Re: [PATCH 2/4] mm: introduce external memory hinting API

From: Kirill Tkhai
Date: Wed Jan 15 2020 - 04:39:11 EST


On 14.01.2020 22:12, Minchan Kim wrote:
> On Tue, Jan 14, 2020 at 11:39:28AM +0300, Kirill Tkhai wrote:
>> On 13.01.2020 22:18, Daniel Colascione wrote:
>>> On Mon, Jan 13, 2020, 12:47 AM Kirill Tkhai <ktkhai@xxxxxxxxxxxxx> wrote:
>>>>> +SYSCALL_DEFINE5(process_madvise, int, pidfd, unsigned long, start,
>>>>> + size_t, len_in, int, behavior, unsigned long, flags)
>>>>
>>>> I don't like the interface. The fact we have pidfd does not mean,
>>>> we have to use it for new syscalls always. A user may want to set
>>>> madvise for specific pid from console and pass pid as argument.
>>>> pidfd would be an overkill in this case.
>>>> We usually call "kill -9 pid" from console. Why shouldn't process_madvise()
>>>> allow this?
>>>
>>> All new APIs should use pidfds: they're better than numeric PIDs
>>
>> Yes
>>
>>> in every way.
>>
>> No
>>
>>> If a program wants to allow users to specify processes by
>>> numeric PID, it can parse that numeric PID, open the corresponding
>>> pidfd, and then use that pidfd with whatever system call it wants.
>>> It's not necessary to support numeric PIDs at the system call level to
>>> allow a console program to identify a process by numeric PID.
>>
>> No. It is overkill. Ordinary pid interfaces also should be available.
>> There are a lot of cases, when they are more comfortable. Say, a calling
>> of process_madvise() from tracer, when a tracee is stopped. In this moment
>> the tracer knows everything about tracee state, and pidfd brackets
>> pidfd_open() and close() around actual action look just stupid, and this
>> is cpu time wasting.
>>
>> Another example is a parent task, which manages parameters of its children.
>> It knows everything about them, whether they are alive or not. Pidfd interface
>> will just utilize additional cpu time here.
>>
>> So, no. Both interfaces should be available.
>
> Sounds like that you want to support both options for every upcoming API
> which deals with pid. I'm not sure how it's critical for process_madvise
> API this case. In general, we sacrifice some performance for the nicer one
> and later, once it's reported as hurdle for some workload, we could fix it
> via introducing new flag. What I don't like at this moment is to make
> syscall complicated with potential scenarios without real workload.

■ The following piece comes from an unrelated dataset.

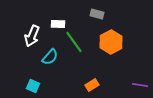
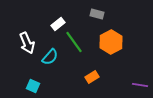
white rectangle: rotated 40 degrees counterclockwise
white arrow: moved 5 px left, 7 px down; rotated 45 degrees counterclockwise
orange rectangle: moved 8 px up
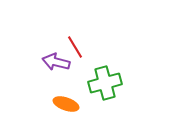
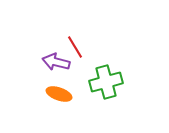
green cross: moved 1 px right, 1 px up
orange ellipse: moved 7 px left, 10 px up
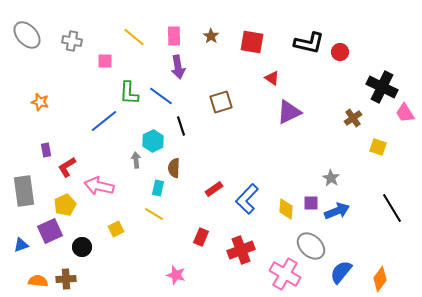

Yes, I suggest allowing both options for every new process api. This may be
performance-critical for some workloads. Say, CRIU may exercise a lot of
inter-process calls during container restore and additional system calls
will slow down online migration. And there should be many another examples.

At least you have to call the first argument in more generic way from the start.
Not "int pidfd", but something like "idtype_t id" instead. This allows to extend
it in the future.

Kirill